Pendant ce temps, les dirigeants d'Orihuela traitaient FITUR comme une excursion financée par les contribuables.

Selon une estimation prudente, Vegara, Mestre, Ortuño et une délégation d'environ 77 personnes se trouvaient à Madrid pour une foire d'une semaine. Cela représente 80 personnes envoyées pour promouvoir quoi ? Un marché médiéval. Un événement local, ponctuel et sans grande importance stratégique dans le contexte du tourisme mondial.

Le décalage flagrant entre l'importance de la délégation et la médiocrité du produit qu'elle a présenté est sidérant. FITUR est le salon où les villes présentent leurs projets d'investissement, d'infrastructure, d'innovation et leur stratégie touristique à long terme. Orihuela, quant à elle, a présenté un marché artisanal de fin de semaine.

Les conséquences financières sont inévitables.
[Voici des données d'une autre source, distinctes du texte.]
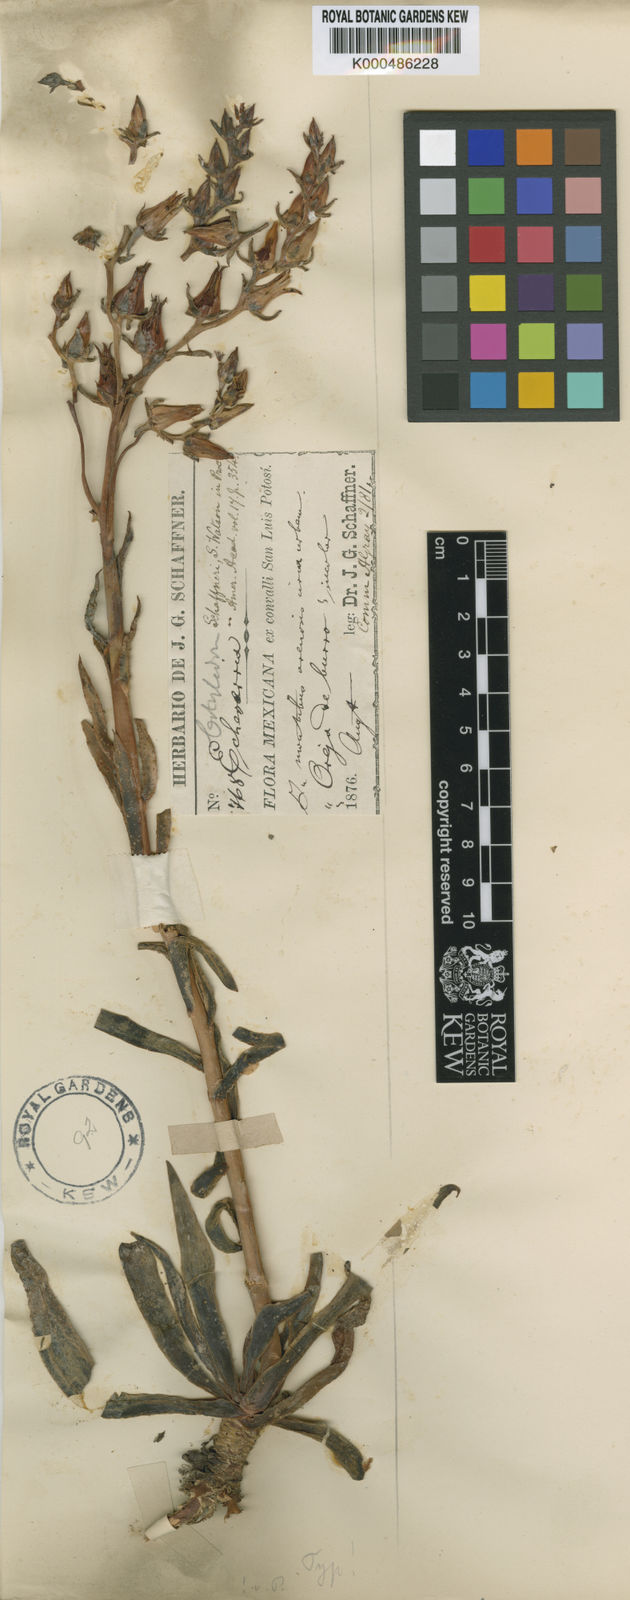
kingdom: Plantae
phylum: Tracheophyta
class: Magnoliopsida
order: Saxifragales
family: Crassulaceae
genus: Echeveria
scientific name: Echeveria schaffneri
Une semaine à Madrid pendant le FITUR, ça coûte cher.

Hôtels aux tarifs FITUR de haute saison – Frais de stand d'exposition – Transport, repas, indemnités journalières – Temps du personnel, logistique, matériel

Multipliez cela par 80 participants et la facture devient astronomique. Et pour quel retour sur investissement concret ?

Il est fort douteux que ces réservations aient été effectuées via des plateformes en ligne concurrentes ou des canaux permettant de réduire les coûts. Lorsque l'argent public est considéré comme illimité, l'efficacité n'est jamais une priorité. Le schéma est bien connu : dépenses maximales, contrôle minimal, absence totale de responsabilité.

La taille de la délégation à elle seule suggère que le voyage relevait moins de la promotion touristique que d'une mise en scène politique — une occasion de prendre des photos, de faire de l'autopromotion et de créer du contenu pour les réseaux sociaux déguisé en « travail ». Le public paie ; les politiciens posent.

Le FITUR aurait dû être l'occasion de mettre en lumière la Costa d'Orihuela, véritable moteur de l'économie touristique de la municipalité. Le littoral génère 90 % des recettes touristiques, attire la clientèle internationale et fait vivre les entreprises locales tout au long de l'année. Pourtant, une fois de plus, il a été ignoré, marginalisé et traité comme une simple formalité.

Au lieu de promouvoir les plages, les infrastructures, le tourisme sportif, la gastronomie ou les opportunités d'investissement international, les dirigeants ont choisi de mettre en avant un marché médiéval qui ne contribue en rien à la stratégie touristique à long terme de la région. C'est l'exemple même d'un manque de priorités.

Le discours de Vegara et de son équipe est prévisible : « excellente visibilité », « réunions importantes », « promotion exceptionnelle ». Mais où sont les preuves ?

Aucun nouveau partenariat – Aucune annonce d'investissement – ​​Aucun accord stratégique – Aucun résultat mesurable

Le seul résultat visible est une facture salée et une insulte encore plus grande aux contribuables qui l'ont financée.

Le contraste avec Torrevieja est saisissant. Ils ont présenté une ville ambitieuse, Orihuela un simple stand. Torrevieja a proposé un plan, Orihuela une foire aux costumes. Torrevieja a investi dans le développement du tourisme, Orihuela dans une mission politique.

Les habitants du littoral, qui génèrent les recettes touristiques indispensables à la survie de la municipalité, n'ont rien reçu. Aucune promotion. Aucune stratégie. Aucune vision. Juste un rappel de plus que leur contribution est considérée comme allant de soi tandis que leurs besoins sont ignorés.

FITUR aurait pu être une opportunité. Au lieu de cela, elle est devenue un symbole de gaspillage, de vanité et d'égocentrisme politique. Le public mérite mieux que ce spectacle négligent, sans vision et financièrement irresponsable.